O desfecho da selvagem
disputa federativa pelas receitas dos royalties do petróleo, com a derrubada do
veto presidencial, enseja reflexões sobre a forma lamentável com que o País vem
enfrentando o desafio de se preparar para tirar bom proveito das jazidas do
pré-sal. Ter em mente o que teria sido possível, num cenário alternativo, ajuda
a perceber a extensão dos equívocos que deram lugar ao problemático arcabouço
legal que hoje pauta a exploração e a partilha do pré-sal.
Há cerca de cinco anos,
quando o País começou a se mobilizar com o problema, o governo poderia ter dado
ao pré-sal o encaminhamento cuidadoso e, quem sabe, suprapartidário, que a
importância da questão exigia. O flexível marco regulatório que então disciplinava
a exploração de petróleo no Brasil vinha funcionando bastante bem. E poderia
ter sido facilmente adaptado para acomodar as especificidades do pré-sal.
Mas essa possibilidade
de encaminhamento mais sóbrio da questão foi perdida. Às voltas com a desaceleração
do crescimento, na esteira da crise econômica mundial, e com o desafio de
eleger uma sucessora sem experiência eleitoral prévia, o presidente Lula não
resistiu à tentação de partidarizar a discussão do pré-sal e transformar a
questão em plataforma de lançamento da candidatura Dilma Rousseff.
Em vez de aproveitar o
marco regulatório preexistente, desenvolvido pelo governo FHC, o Planalto quis
impor novo conjunto de regras que marcasse quebra inequívoca com o arranjo
então vigente. Algo que caracterizasse restauração do controle estatal sobre a
exploração de petróleo no Brasil. E que exacerbasse diferenças que pudessem
favorecer a candidata oficial no embate político.
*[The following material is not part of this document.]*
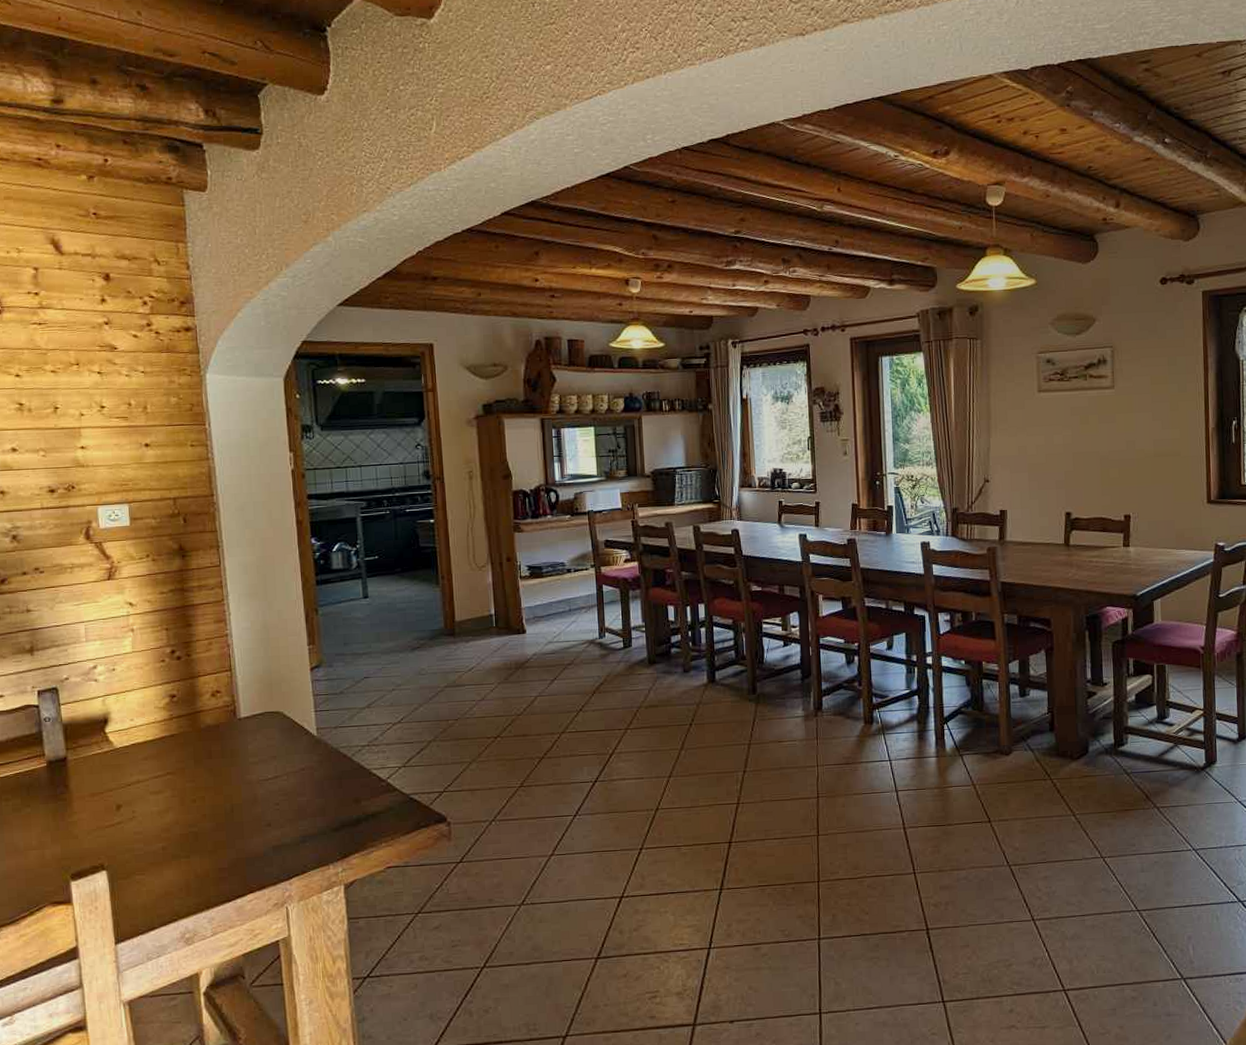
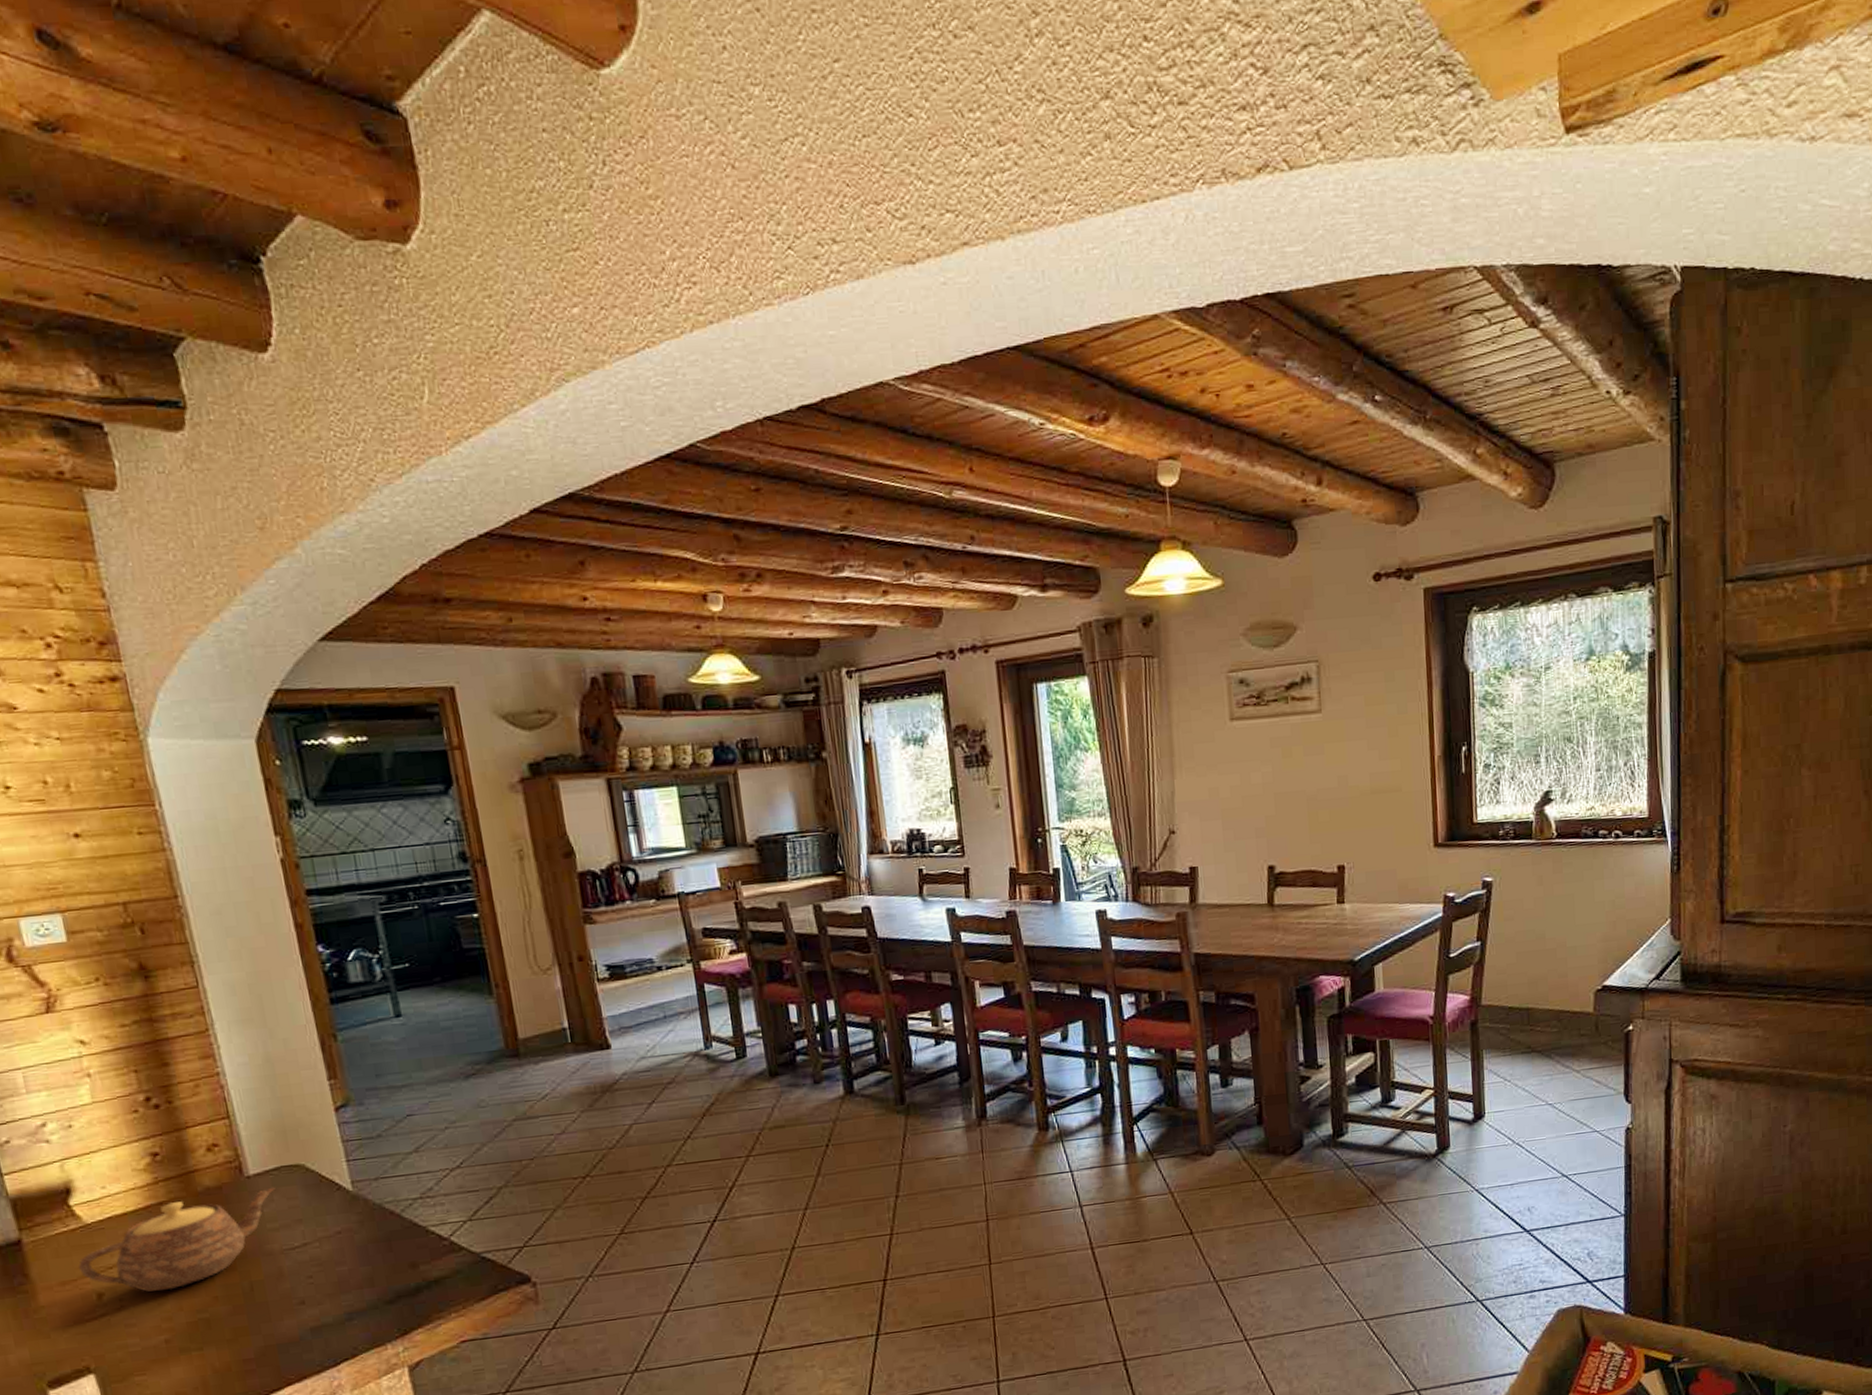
teapot: none [105,728,259,807] -> present [78,1187,275,1292]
Foi o que se viu, em agosto
de 2009, quando o governo deu a público o novo marco regulatório do pré-sal,
numa cerimônia grandiosa em Brasília, para 3000 convidados, marcada por um tom
nacionalista que parecia desenterrado dos anos 50. Já era a prevalência da
lógica do marqueteiro.
É difícil saber que
importância, de fato, acabou tendo a partidarização do pré-sal na eleição de
Dilma Rousseff. Mas não resta dúvida de que o tema teve presença desmedida em
sua campanha. Em meio a infindáveis cenas em que a candidata exibia mãos
lambuzadas de petróleo e envergava macacões e capacetes da Petrobrás, em
plataformas, embarcações e estaleiros, reais e virtuais, os eleitores foram
conclamados, na reta final da campanha, a eleger "a presidente que não vai
deixar privatizar a Petrobrás nem o pré-sal".
Agora, aos poucos, o
governo vai-se dando conta dos custos do encaminhamento partidarizado e pouco
razoável que deu à questão do pré-sal. Constata que não percebeu os efeitos
altamente deletérios das exigências de que a Petrobrás tenha monopólio da
operação dos campos do pré-sal e participação de pelo menos 30% em cada
consórcio que venha a explorar tais campos. E também se dá conta dos problemas
que vêm sendo causados pelas absurdas exigências de conteúdo local para
equipamentos utilizados no pré-sal. A questão agora é como a Petrobrás e o
pré-sal poderão se livrar dessas camisas de força sem que o recuo imponha ao
governo um custo político excessivo.
A adoção do regime de
partilha reabriu inevitável discussão sobre a participação de Estados e
municípios nos resultados da exploração do pré-sal. Atiçado o vespeiro
federativo, a voracidade da disputa pelos recursos tomou conta do Congresso. De
pouco adiantou o veto presidencial. Acabou derrubado.
Com alguma razão, a
presidente Dilma agora se preocupa com sua imagem junto aos eleitores dos
Estados produtores de petróleo. Foi noticiado que Dilma gostaria que ficasse
claro que, na questão dos royalties, "sempre esteve com o Rio". A
presidente não poderia dizer outra coisa. Mas a verdade é que, como qualquer
pessoa minimamente familiarizada com as tensões do federalismo fiscal
brasileiro era capaz de prever, a reabertura da caixa de Pandora da
distribuição de royalties não poderia ter tido outro desfecho. Disso, até o
marqueteiro sabia.
FONTE:
Texto de Rogério Furquim Wernerck da PUC-Rio.